On Thu, 2010-12-23 at 11:05 +0530, Sushant Sinha wrote:
Just a reminder that this patch is discussing how to break url, emails
etc into its components.
>
> On Mon, Oct 4, 2010 at 3:54 AM, Tom Lane <tgl@sss.pgh.pa.us> wrote:
> [ sorry for not responding on this sooner, it's been hectic
> the last
> couple weeks ]
>
> Sushant Sinha <sushant354@gmail.com> writes:
>
> >> I looked at this patch a bit. I'm fairly unhappy that it
> seems to be
> >> inventing a brand new mechanism to do something the ts
> parser can
> >> already do. Why didn't you code the url-part mechanism
> using the
> >> existing support for compound words?
>
> > I am not familiar with compound word implementation and so I
> am not sure
> > how to split a url with compound word support. I looked into
> the
> > documentation for compound words and that does not say much
> about how to
> > identify components of a token.
>
>
> IIRC, the way that that works is associated with pushing a
> sub-state
> of the state machine in order to scan each compound-word
> part. I don't
> have the details in my head anymore, though I recall having
> traced
> through it in the past. Look at the state machine actions
> that are
> associated with producing the compound word tokens and
> sub-tokens.
>
I did look around for compound word support in postgres. In particular,
I read the documentation and code in tsearch/spell.c that seems to
implement the compound word support.
So in my understanding the way it works is:
1. Specify a dictionary of words in which each word will have applicable
prefix/suffix flags
2. Specify a flag file that provides prefix/suffix operations on those
flags
3. flag z indicates that a word in the dictionary can participate in
compound word splitting
4. When a token matches words specified in the dictionary (after
applying affix/suffix operations), the matching words are emitted as
sub-words of the token (i.e., compound word)

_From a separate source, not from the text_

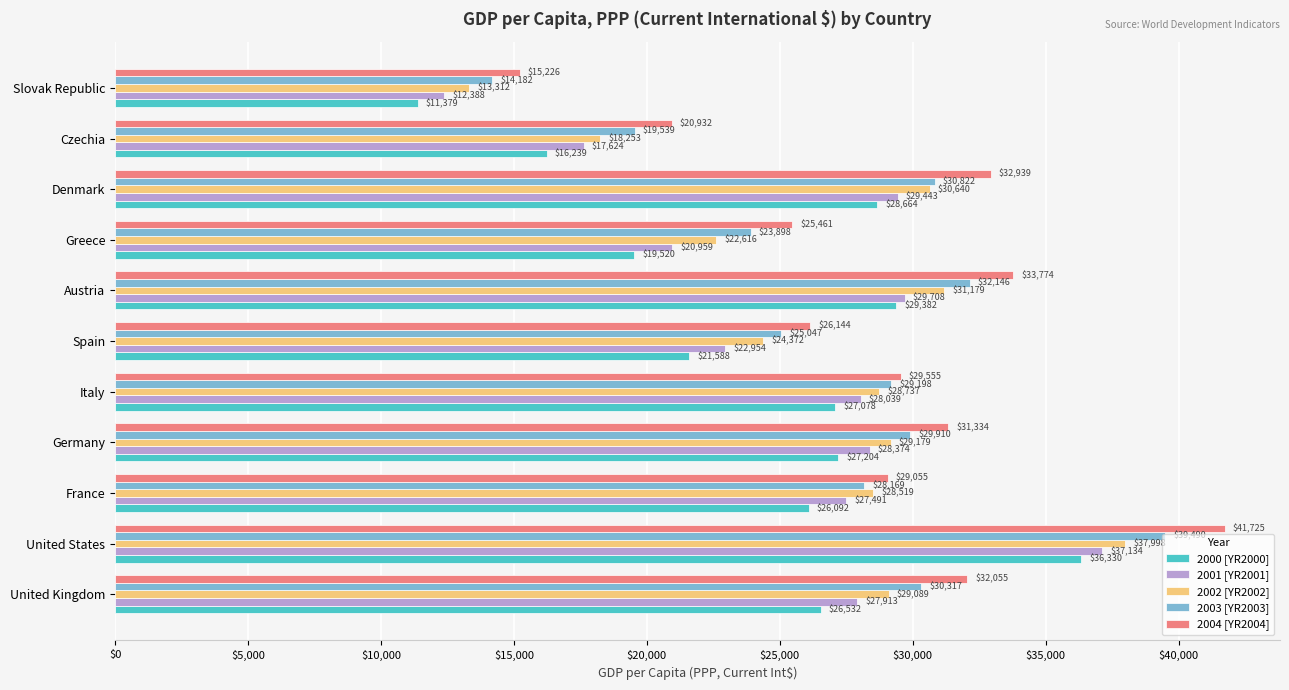

Which category has the lowest value in the 2001 [YR2001] series?

Slovak Republic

If my above understanding is correct, then I think it will not be
possible to implement url/email splitting using the compound word
support.
The main reason is that the compound word support requires the
"PRE-DETERMINED" dictionary of words. So to split a url/email we will
need to provide a list of *all possible* host names and user names. I do
not think that is a possibility.
Please correct me if I have mis-understood something.
-Sushant.